Anatta (Sanskrit anatman) impersonality, or non-Self. The human personality, "soul", or self, is a conventional appellative applied to the assembly of physical and psychological components, each separately subject to constant change; there is no central core (or essence); this is more or less similar to a bundle theory (originated by the 18th century Scottish philosopher David Hume, this is the ontological theory about objecthood in which an object consists only of a collection (bundle) of properties, relations, or tropes) of mind or soul.

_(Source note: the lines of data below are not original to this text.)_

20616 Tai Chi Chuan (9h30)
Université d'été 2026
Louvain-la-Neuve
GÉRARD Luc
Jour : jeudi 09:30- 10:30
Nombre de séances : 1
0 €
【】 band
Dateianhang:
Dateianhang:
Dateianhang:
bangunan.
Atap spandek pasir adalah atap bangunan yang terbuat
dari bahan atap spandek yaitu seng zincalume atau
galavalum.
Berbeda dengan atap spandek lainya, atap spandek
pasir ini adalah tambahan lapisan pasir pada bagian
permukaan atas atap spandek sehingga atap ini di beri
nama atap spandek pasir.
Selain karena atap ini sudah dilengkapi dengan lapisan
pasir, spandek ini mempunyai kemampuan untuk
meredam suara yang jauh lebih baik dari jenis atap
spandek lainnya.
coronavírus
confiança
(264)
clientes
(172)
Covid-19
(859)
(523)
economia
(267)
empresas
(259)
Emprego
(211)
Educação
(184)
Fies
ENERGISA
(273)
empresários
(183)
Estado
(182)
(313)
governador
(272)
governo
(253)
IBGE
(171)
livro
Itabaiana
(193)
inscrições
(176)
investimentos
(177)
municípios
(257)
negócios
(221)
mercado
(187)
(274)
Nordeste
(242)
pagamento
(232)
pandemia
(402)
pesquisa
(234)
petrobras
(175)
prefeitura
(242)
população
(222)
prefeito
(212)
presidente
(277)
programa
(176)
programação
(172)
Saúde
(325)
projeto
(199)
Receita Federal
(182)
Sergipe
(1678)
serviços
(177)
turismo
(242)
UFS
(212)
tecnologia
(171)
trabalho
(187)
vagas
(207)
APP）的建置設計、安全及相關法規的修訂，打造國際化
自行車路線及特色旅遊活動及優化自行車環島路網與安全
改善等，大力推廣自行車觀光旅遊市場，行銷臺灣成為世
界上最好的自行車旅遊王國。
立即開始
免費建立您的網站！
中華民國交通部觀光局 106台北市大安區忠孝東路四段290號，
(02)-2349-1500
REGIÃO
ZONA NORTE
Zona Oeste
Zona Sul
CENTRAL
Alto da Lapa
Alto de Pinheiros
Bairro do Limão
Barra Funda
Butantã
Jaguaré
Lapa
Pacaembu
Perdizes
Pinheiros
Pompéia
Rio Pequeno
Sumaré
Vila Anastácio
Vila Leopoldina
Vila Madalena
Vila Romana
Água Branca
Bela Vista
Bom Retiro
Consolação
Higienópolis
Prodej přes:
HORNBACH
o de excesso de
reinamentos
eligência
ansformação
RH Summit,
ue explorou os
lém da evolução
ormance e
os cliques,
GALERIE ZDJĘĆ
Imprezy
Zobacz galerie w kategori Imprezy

There is often a fourth Dharma Seal mentioned:
Nirvana is peace. Nirvana is the 'other shore' from Samsara (a Sanskrit or Pali term, it signifies a 'continuous movement' or 'continuous flowing', referring to the cycle of birth and consequent decay and death, in which all beings in the universe participate and which can only be escaped through enlightenment).
Together the three characteristics of existence are called ti-lakkhana, in Pali; or tri-laksana, in Sanskrit.
By bringing the three (or four) seals into a 'moment-to-moment' experience through concentrated awareness, one is believed to achieve Wisdom - the third of the three higher trainings - the way out of Samsara. In this manner, one can identify that, according to Sutra, the recipe (or formula) for departing Samsara is accomplished by a deep-rooted change to one's world view.